One of Austin’s most prominent and activist pastors is calling for more diversity in the Chicago Police Department following a recent traffic stop with a white 15th District police officer who allegedly hurled profanities at him.

Rev. Ira Acree of Greater St. John Bible Church says he was harassed by the officer, accused of texting while driving — which he denies doing — and called an expletive during the stop. 

While driving home the evening of June 7, Acree was flagged down by the officer while headed toward Roosevelt Road and Austin Boulevard. Acree says his phone buzzed with a text message. When he checked to see who it was while stopped at a red light, he says he heard the blaring sound of a car horn and blue flashing lights in his rear window.

Acree says what he heard next shocked him.

“I look up and it’s the police behind me and the guy screams, ‘Pull that car over mother f*#ker,’— it kind of catches me off guard,” Acree said.

The traffic stop occurred at around 8 p.m. Acree spent that Saturday earlier running errands and attending various events. He said he was eager to see the text message, thinking it was his wife who was out of town. Acree maintains he did not reply to the text while stopped at the light.

Not wanting any “drama,” Acree complied with the officer and pulled over. But drama still ensued, Acree says, when the officer questioned him about texting and then proceeded to interrogate him about his day.

“I said, ‘Since you are dying to know my whole agenda for the day, I’ve been to a couple of prom send-offs, been to a graduation and a birthday party,'” Acree told the cop.

Acree said he informed the officer that he was not texting and offered for the cop to check his phone. According to Acree, the police officer declined, but wrote him a citation for using a phone while driving. Acree said he refused to sign the ticket and that’s when the police officer allegedly threatened him with arrest.

“It just blows your mind when a police officer talks to you like that,” Acree said, adding that he felt “humiliated” by the “condescending fashion” the officer talked to him.

“It is very painful, [but] it’s time that we do something seriously about this overt racism that slaps us in the face,” Acree said.

Acree has filed a complaint with the Independent Police Review Authority (IPRA), which handles complaints regarding police misconduct. 

IPRA spokesperson Larry Merritt would not comment on this case with Austin Weekly News. He said, however, that the department encourages people to come forward and “not sit on information” when an officer’s treatment is less than respectful or violates police policy. 

Acree said he plans to contest the ticket, which he hopes will be thrown out based on the officer’s actions. Acree, whose church is located at 1256 N. Waller, said he also contacted 15th District Commander Barbara West about the incident. 

Calls to West from Austin Weekly News were not returned by deadline.  

The also paper requested racial demographics of its police force from the CPD but the information was not provided. But in an emailed statement, the department stressed that it is committed to diversity. 

“The superintendent believes it’s important for our department to be reflective of our community as a whole, which you can see through our efforts to partner with the community during last year’s police recruitment campaign.”

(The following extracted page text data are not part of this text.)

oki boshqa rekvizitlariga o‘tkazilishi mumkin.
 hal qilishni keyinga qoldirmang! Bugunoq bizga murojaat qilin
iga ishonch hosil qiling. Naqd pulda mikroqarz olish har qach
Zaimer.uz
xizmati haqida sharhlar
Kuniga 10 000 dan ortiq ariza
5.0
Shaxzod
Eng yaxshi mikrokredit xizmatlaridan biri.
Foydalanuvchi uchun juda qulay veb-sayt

The statement continued: “All new officers are hired based on the police entrance exam. Prior to last year’s exam, officers partnered with organizations to ensure residents were aware of the opportunity, attended community events in neighborhoods across the city, worked with high schools to get information to students, and conducted an advertising campaign.”

Acree has previously called for more diversity within the police department, especially among rank-and-file officers. Still, Acree has worked to improve relations between the community and the police department. 

The Austin pastor is a member of the 15th District’s Ministers’ Alliance. Acree also offered the $2,000 reward for information in the shooting of 15th District officer Clifton Lewis in 2011. Lewis, 41, was killed during a robbery attempt at an Austin convenience store where he was working security part-time. The suspects were later arrested, tried and convicted of the crime. 

Acree believes his recent run-in with police would have been different if the officer was black. And such an incident, he added, would not be tolerated on the North Side if a black officer used such profanity toward a “middle-age white guy.”

The pastor underscored his stance on diversity by recalling a police roll call near his church during Mayor Emanuel’s “Faith and Action Night,” an event meant to rally the community against potential gun violence over the Labor Day weekend. Among the 40 officers on roll call, only one was African-American, Acree noted. 

“I’ve been for years making the case that the Chicago police department should reflect the diversity that the city demographics have. I’ve been telling that to three superintendents; this one now and the two previous ones,” Acree said.

 Having more black officers who live in the neighborhoods they patrol, he added, makes sense.

“I’m not saying the Chicago Police Department is corrupt. I think most police officers on the force are good. But I think the standard could be raised immensely if there were some diversity,” Acree said. “I think that would actually improve community relations.”